TASK =>
Answer the following questions using the heat stress abstract, numbering each answer to match its question.
1. According to electrolyte leakage analysis, how many degrees more thermotolerant were vinca leaves than sweet pea leaves?
2. At what temperatures did precipitates form in sweet pea and in vinca leaf extracts?
3. Which two enzymatic detoxifiers of H2O2 showed greater activities in vinca leaves than in sweet pea leaves?

SELECTED EXCERPT =>
Jeffrey A. Anderson and Sonali R. Padhye
Although heat stress injury is known to be associated with membrane dysfunctions, protein structural changes, and reactions of activated forms of oxygen, the underlying mechanisms involved are poorly understood. In this study, the relationships between thermotolerance and hydrogen peroxide (H2O2) defense systems, radical scavenging capacity [based on 1,1-diphenyl-2-picrylhydrazyl (DPPH) reduction], and protein aggregation were examined in vinca [Catharanthus roseus (L.) G. Don `Little Bright Eye'], a heat tolerant plant, and sweet pea (Lathyrus odoratus L. `Explorer Mix'), a heat susceptible plant. Vinca leaves were 5.5 °C more thermotolerant than sweet pea leaves based on electrolyte leakage analysis. Vinca leaf extracts were more resistant to protein aggregation at high temperatures than sweet pea leaf extracts, with precipitates forming at ≥40 °C in sweet pea and at ≥46 °C in vinca. Vinca leaves also had nearly three times greater DPPH radical scavenging capacity than sweet pea leaf extracts. Two enzymatic detoxifiers of H2O2, catalase (CAT) and ascorbate peroxidase (APOX), demonstrated greater activities in vinca leaves than in sweet pea leaves. In addition, CAT and APOX were more thermostable in vinca, compared with sweet pea leaves. However, tissue H2O2 levels did not differ between controls and tissues injured or killed by heat stress in either species, suggesting that H2O2 did not play a direct role in acute heat stress injury in vinca or sweet pea leaves. Greater thermotolerance in vinca, compared with sweet pea, was associated with greater DPPH radical scavenging capacity, indicating that AOS other than H2O2 may be involved in acute heat stress injury.

[Extracted page text data]
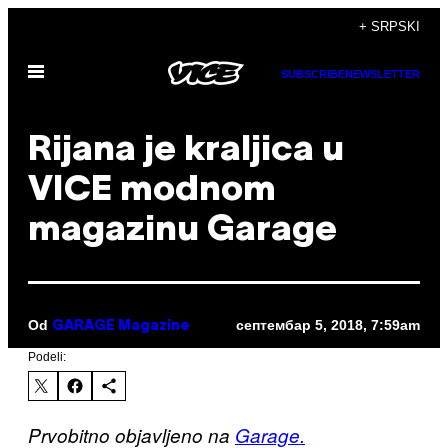
Скочи
+ SRPSKI
на
Otvori
садржај
SUBSCRIBE
NEWSLETTER
Meni
Rijana je kraljica u
VICE modnom
magazinu Garage
Od
септембар 5, 2018, 7:59am
GARAGE Magazine
Podeli:
Prvobitno objavljeno na
Garage.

ANSWER SECTION =>
1. Vinca leaves were 5.5 °C more thermotolerant.
2. Precipitates formed at ≥40 °C in sweet pea and at ≥46 °C in vinca.
3. Catalase (CAT) and ascorbate peroxidase (APOX).